La sécurité des coopérants sous la loupe après l'attentat au Burkina Faso

Des jeunes creusant un canal d'irrigation au Costa Rica. (archives) Des jeunes creusant un canal d'irrigation au Costa Rica. (archives)  Photo :  Mi Hien Vuong

L'attentat à Ouagadougou, au Burkina Faso, dans lequel sont morts six Québécois en mission humanitaire, relance une fois de plus la question de la sécurité de ces travailleurs.

Le nombre de travailleurs humanitaires tués, blessés ou kidnappés est en augmentation depuis une dizaine d'années. Selon l'organisme Humanitarian Outcomes, chargé de recueillir des données à ce sujet, 329 travailleurs ont été victimes d'un de ces différents types d'attaques graves en 2014.

Selon la directrice générale de l'Association québécoise des organismes de coopération internationale, Michèle Asselin, certains groupes réfléchissent au déploiement de nouveaux travailleurs humanitaires.

Mme Asselin conseille à ceux qui songent toujours à rejoindre leurs rangs de se tourner vers des organismes reconnus. « C'est sûr qu'il faut faire attention. J'invite les gens qui partent, de partir avec des organismes qui ont des mesures de sécurité. Et ces organismes travaillent avec l'ambassade. »

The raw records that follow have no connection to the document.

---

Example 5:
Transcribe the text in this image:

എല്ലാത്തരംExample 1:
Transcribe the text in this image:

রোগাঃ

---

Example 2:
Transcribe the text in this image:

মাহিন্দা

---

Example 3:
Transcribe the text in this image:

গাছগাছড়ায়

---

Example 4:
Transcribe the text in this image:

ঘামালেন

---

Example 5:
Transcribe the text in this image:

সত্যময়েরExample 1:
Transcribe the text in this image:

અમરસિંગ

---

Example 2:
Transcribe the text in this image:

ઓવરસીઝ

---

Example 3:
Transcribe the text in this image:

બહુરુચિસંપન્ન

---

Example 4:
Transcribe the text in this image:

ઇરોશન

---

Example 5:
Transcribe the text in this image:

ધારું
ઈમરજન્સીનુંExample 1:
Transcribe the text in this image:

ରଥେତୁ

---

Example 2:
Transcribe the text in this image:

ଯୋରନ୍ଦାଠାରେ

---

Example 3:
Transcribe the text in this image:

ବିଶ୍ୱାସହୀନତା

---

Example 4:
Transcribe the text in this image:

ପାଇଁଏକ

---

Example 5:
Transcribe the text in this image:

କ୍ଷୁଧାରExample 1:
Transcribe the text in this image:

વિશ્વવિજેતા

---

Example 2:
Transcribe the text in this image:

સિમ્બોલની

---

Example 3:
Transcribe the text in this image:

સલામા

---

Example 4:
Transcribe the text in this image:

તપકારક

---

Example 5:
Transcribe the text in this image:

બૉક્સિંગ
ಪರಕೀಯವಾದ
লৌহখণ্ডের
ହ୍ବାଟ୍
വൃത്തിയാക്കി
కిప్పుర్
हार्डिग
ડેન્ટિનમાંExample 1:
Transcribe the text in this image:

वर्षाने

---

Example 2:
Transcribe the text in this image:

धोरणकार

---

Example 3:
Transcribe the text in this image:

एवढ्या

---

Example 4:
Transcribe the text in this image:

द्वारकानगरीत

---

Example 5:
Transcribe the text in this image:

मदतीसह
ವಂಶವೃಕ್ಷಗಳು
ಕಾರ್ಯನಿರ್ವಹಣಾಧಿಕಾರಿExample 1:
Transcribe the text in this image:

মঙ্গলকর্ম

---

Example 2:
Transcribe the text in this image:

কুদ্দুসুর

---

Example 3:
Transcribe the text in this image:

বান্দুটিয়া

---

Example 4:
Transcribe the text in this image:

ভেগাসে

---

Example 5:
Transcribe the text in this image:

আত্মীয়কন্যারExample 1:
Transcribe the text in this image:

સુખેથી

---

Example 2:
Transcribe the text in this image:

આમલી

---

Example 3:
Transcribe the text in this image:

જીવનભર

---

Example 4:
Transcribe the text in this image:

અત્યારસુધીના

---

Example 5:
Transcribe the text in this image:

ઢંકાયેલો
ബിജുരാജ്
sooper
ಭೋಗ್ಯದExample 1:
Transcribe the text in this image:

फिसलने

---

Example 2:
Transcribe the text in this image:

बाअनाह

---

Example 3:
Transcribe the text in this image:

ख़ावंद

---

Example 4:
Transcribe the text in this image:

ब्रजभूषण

Entrevue avec François Audet
« Les organisations que je qualifierais de professionnelles vont recruter des gens adéquats pour les postes sur le terrain. On va donc identifier un professionnel en fonction d'un besoin qu'on a identifié sur le terrain. Les organisations qui ne sont pas professionnelles vont identifier les gens à envoyer sur le terrain en fonction du désir de voyager des individus. Ce qui n'est évidemment pas la manière d'opérer. » — Le directeur scientifique de l'Observatoire canadien sur les crises et l'aide humanitaire et professeur à l'UQAM, François Audet

La directrice régionale pour l'Afrique au Centre d'étude et de coopération internationale, Carine Guidicelli, explique que sa trentaine de coopérants au Burkina Faso doivent respecter en tout temps plusieurs consignes de sécurité.

« Par exemple, effectivement, ils ne peuvent pas sortir dans des lieux publics. L'idéal c'est de toujours rentrer à la maison, et avant la nuit. Ils ne circulent pas, pas de déplacements après la tombée de la nuit. »

On recommande aussi d'éviter les hôtels des grandes bannières et de respecter les couvre-feux.

Oxfam a une quinzaine de coopérants au Burkina Faso. L'organisme n'envisage pas de rappeler ses équipes, mais convient que la tragédie secoue leurs pratiques.

« Cela oblige à une remise en question, mais on va faire ça en discussion avec le gouvernement canadien et avec nos gens sur le terrain pour s'assurer qu'on puisse continuer à être solidaire, entre autres avec le Burkina [Faso] », explique le directeur du programme de coopération internationale d'Oxfam Québec, Claude St-Pierre. Il admet par ailleurs que les projets en cours au Burkina Faso accuseront des retards.

En tout, dans le monde, il y aurait environ 450 000 travailleurs humanitaires.